## Set task
Update the data below, starting at the line containing "family: Codiaceae" and ending at the end of the data, by replacing "locality" with "place". Give back those lines with nothing else changed.

>> BEGIN Extracted entries

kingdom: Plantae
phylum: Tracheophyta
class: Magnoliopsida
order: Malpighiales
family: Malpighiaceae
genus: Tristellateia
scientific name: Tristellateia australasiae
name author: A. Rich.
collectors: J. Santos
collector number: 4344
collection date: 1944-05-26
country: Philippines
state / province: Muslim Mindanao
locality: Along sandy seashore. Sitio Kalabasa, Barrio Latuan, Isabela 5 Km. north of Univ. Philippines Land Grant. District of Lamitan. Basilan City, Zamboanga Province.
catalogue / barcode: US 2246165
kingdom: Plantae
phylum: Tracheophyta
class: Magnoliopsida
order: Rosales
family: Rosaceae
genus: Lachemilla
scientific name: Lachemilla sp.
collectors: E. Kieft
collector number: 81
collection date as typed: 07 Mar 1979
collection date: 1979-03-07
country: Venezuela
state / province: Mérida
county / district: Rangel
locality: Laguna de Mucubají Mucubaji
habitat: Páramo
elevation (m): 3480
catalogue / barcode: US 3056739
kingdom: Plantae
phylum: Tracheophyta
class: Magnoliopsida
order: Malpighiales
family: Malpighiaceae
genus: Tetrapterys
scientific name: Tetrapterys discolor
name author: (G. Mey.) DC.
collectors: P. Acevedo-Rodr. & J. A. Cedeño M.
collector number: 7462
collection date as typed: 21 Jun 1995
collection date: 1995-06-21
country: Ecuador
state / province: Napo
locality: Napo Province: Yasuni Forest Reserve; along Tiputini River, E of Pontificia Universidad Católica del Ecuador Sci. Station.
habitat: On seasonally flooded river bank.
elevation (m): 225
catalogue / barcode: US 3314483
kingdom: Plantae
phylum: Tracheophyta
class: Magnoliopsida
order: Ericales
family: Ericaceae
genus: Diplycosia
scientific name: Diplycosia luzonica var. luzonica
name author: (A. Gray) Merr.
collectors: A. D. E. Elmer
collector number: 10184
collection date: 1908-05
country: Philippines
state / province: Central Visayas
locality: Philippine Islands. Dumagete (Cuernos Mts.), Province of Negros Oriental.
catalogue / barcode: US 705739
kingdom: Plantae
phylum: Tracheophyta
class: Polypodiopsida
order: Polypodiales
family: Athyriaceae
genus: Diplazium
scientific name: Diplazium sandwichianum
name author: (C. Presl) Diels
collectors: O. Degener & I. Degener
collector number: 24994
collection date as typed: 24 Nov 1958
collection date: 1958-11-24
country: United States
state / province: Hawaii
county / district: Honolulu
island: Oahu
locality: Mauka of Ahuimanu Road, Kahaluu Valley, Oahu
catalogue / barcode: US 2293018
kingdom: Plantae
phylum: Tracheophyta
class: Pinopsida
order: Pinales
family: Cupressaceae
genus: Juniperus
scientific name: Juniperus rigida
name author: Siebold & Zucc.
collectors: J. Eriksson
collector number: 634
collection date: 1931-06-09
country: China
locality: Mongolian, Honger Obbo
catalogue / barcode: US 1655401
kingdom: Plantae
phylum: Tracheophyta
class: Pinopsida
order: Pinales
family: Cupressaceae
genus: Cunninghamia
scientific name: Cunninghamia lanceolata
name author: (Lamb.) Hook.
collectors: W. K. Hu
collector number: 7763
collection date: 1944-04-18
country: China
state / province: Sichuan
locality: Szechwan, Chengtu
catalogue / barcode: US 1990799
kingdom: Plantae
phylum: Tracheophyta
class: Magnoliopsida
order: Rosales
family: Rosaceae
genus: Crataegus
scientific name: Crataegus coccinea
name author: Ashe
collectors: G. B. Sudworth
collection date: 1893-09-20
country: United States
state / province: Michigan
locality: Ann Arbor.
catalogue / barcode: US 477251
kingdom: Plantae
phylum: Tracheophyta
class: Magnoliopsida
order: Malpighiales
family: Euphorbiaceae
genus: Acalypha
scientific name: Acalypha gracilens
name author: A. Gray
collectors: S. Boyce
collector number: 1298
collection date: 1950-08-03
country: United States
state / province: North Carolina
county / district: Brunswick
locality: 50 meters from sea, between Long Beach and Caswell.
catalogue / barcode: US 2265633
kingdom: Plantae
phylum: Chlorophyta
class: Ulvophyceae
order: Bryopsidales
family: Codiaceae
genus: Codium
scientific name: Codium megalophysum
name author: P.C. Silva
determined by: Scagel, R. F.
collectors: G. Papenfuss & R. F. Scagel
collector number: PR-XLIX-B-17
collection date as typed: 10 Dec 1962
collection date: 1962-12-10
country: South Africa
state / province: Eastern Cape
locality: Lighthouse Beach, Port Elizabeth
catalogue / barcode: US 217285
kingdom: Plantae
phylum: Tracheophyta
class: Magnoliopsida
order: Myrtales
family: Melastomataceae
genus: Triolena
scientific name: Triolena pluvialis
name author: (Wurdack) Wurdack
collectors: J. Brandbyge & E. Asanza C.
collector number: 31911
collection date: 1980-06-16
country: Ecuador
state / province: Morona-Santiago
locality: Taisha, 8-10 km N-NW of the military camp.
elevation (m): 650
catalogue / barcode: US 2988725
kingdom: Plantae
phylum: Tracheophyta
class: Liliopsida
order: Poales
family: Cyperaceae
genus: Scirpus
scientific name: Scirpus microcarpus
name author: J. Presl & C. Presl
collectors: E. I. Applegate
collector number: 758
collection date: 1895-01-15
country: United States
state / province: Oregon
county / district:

>> END Extracted entries

## Answer in full
family: Codiaceae
genus: Codium
scientific name: Codium megalophysum
name author: P.C. Silva
determined by: Scagel, R. F.
collectors: G. Papenfuss & R. F. Scagel
collector number: PR-XLIX-B-17
collection date as typed: 10 Dec 1962
collection date: 1962-12-10
country: South Africa
state / province: Eastern Cape
place: Lighthouse Beach, Port Elizabeth
catalogue / barcode: US 217285
kingdom: Plantae
phylum: Tracheophyta
class: Magnoliopsida
order: Myrtales
family: Melastomataceae
genus: Triolena
scientific name: Triolena pluvialis
name author: (Wurdack) Wurdack
collectors: J. Brandbyge & E. Asanza C.
collector number: 31911
collection date: 1980-06-16
country: Ecuador
state / province: Morona-Santiago
place: Taisha, 8-10 km N-NW of the military camp.
elevation (m): 650
catalogue / barcode: US 2988725
kingdom: Plantae
phylum: Tracheophyta
class: Liliopsida
order: Poales
family: Cyperaceae
genus: Scirpus
scientific name: Scirpus microcarpus
name author: J. Presl & C. Presl
collectors: E. I. Applegate
collector number: 758
collection date: 1895-01-15
country: United States
state / province: Oregon
county / district:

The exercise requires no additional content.